Marcy Avenue is a station on the BMT Jamaica Line of the New York City Subway. Located at the intersection of Marcy Avenue and Broadway in Brooklyn, it is served by the J train at all times, the M train at all times except late nights, and the Z train during rush hours in the peak direction.

History[edit]

Marcy Avenue opened on 25 June 1888 as a part of the Broadway Elevated, one of the first elevated lines in New York City. Trains traveled westbound to the Broadway Ferry terminal on the East River in Brooklyn and eastbound services ran to Canarsie (this routing is no longer used due to the later building of the Canarsie Line) and a connection over the Williamsburg Bridge to Delancey Street/Essex Street in Manhattan opened in 1908.[2] In 1913, trains were extended further down the newly opened Nassau Street Line to Chambers Street. A year later, a connection was built to allow Myrtle Avenue trains to run on the Broadway Elevated.

The Dual Contracts expansion projects radically changed operations at Marcy Avenue. A third track was added, allowing trains to run express, although the track remains as a stub-end at Marcy Avenue for storage and turn-arounds. The Contracts also provided for the merger of the Jamaica Line from Broadway Junction to 168th Street with the Broadway Elevated, in turn making the Broadway Elevated part of the Jamaica Line and giving trains three eastern terminals.

The BMT gave its train routes numbers in 1924 and denoted Myrtle Avenue trains as "10," Canarsie trains as "14," and Jamaica trains as "15," all of which stopped at Marcy Avenue at all times. Four years later, the 14th Street–Eastern District Line merged with the Canarsie Line and the connection between the latter and the Jamaica Line was discontinued, cutting the 14 back to Eastern Parkway in the process. After the completion of the Nassau Street Line, the 15 was extended to Broad Street and the 14 ended at Canal Street. When the BMT lines were renamed alphabetically in the 1960s, the 10 became the M, the 14 became the KK, and the 15 became the J (express) and JJ (local).

**DATA**:
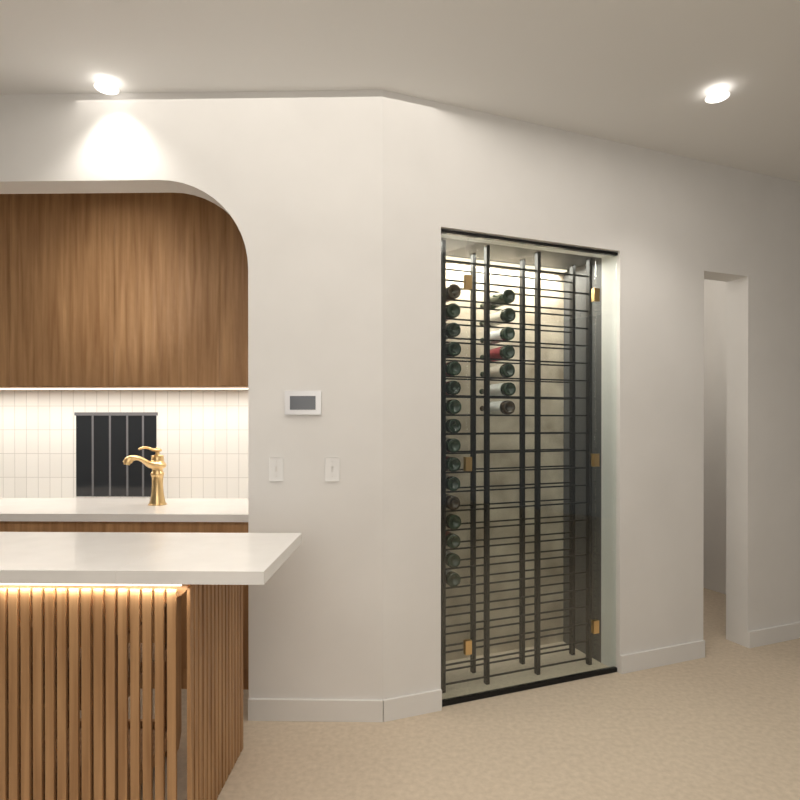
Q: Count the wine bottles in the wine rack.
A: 23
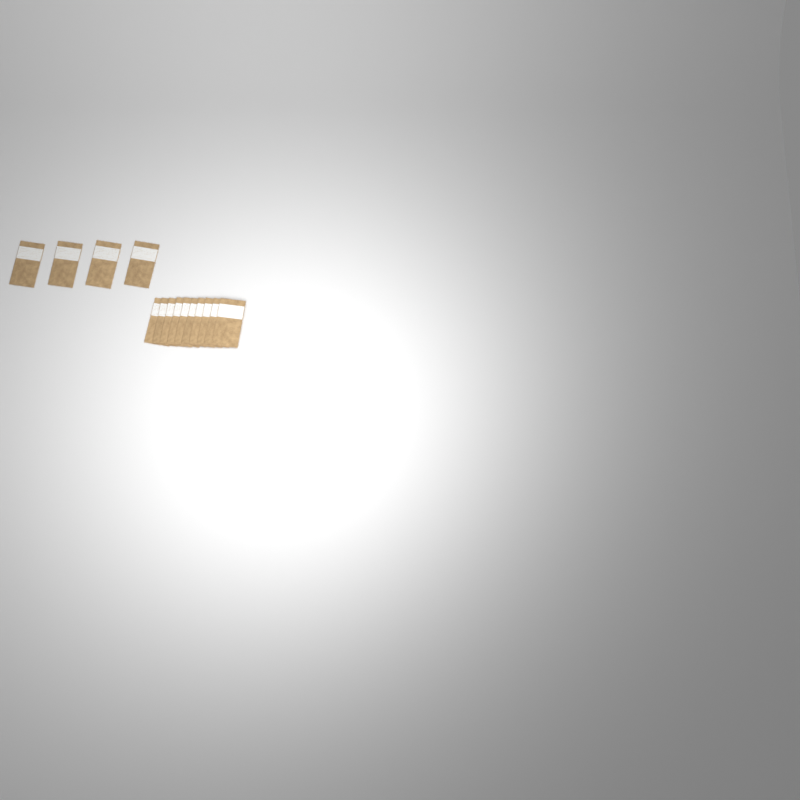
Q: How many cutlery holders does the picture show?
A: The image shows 14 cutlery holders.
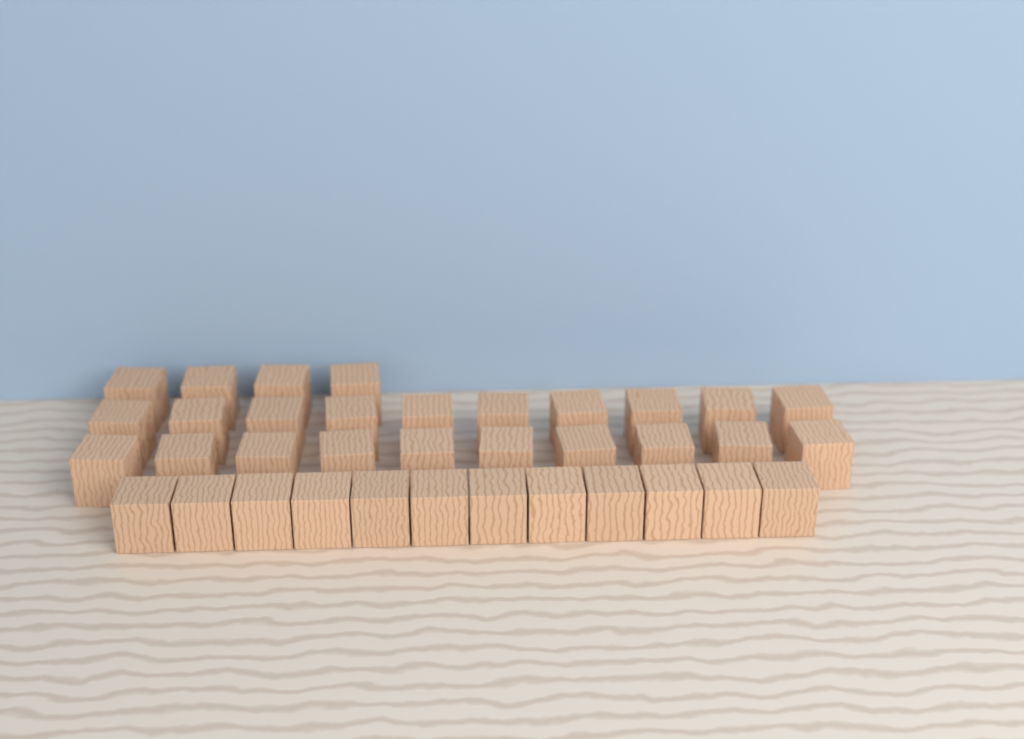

**PROBLEMS TO SOLVE**:
A. According to the Marcy Avenue station text, why was the BMT's "14" route cut back to Eastern Parkway?
B. From the Marcy Avenue station text, return the passage between "The BMT gave" and "and JJ (local).", inclusive.

**TASK-BY-TASK ANSWERS**:
A. In 1928, the 14th Street–Eastern District Line merged with the Canarsie Line, and the connection between the Canarsie Line and the Jamaica Line was discontinued. Losing that connection cut the 14 back to Eastern Parkway.

B.
The BMT gave its train routes numbers in 1924 and denoted Myrtle Avenue trains as "10," Canarsie trains as "14," and Jamaica trains as "15," all of which stopped at Marcy Avenue at all times. Four years later, the 14th Street–Eastern District Line merged with the Canarsie Line and the connection between the latter and the Jamaica Line was discontinued, cutting the 14 back to Eastern Parkway in the process. After the completion of the Nassau Street Line, the 15 was extended to Broad Street and the 14 ended at Canal Street. When the BMT lines were renamed alphabetically in the 1960s, the 10 became the M, the 14 became the KK, and the 15 became the J (express) and JJ (local).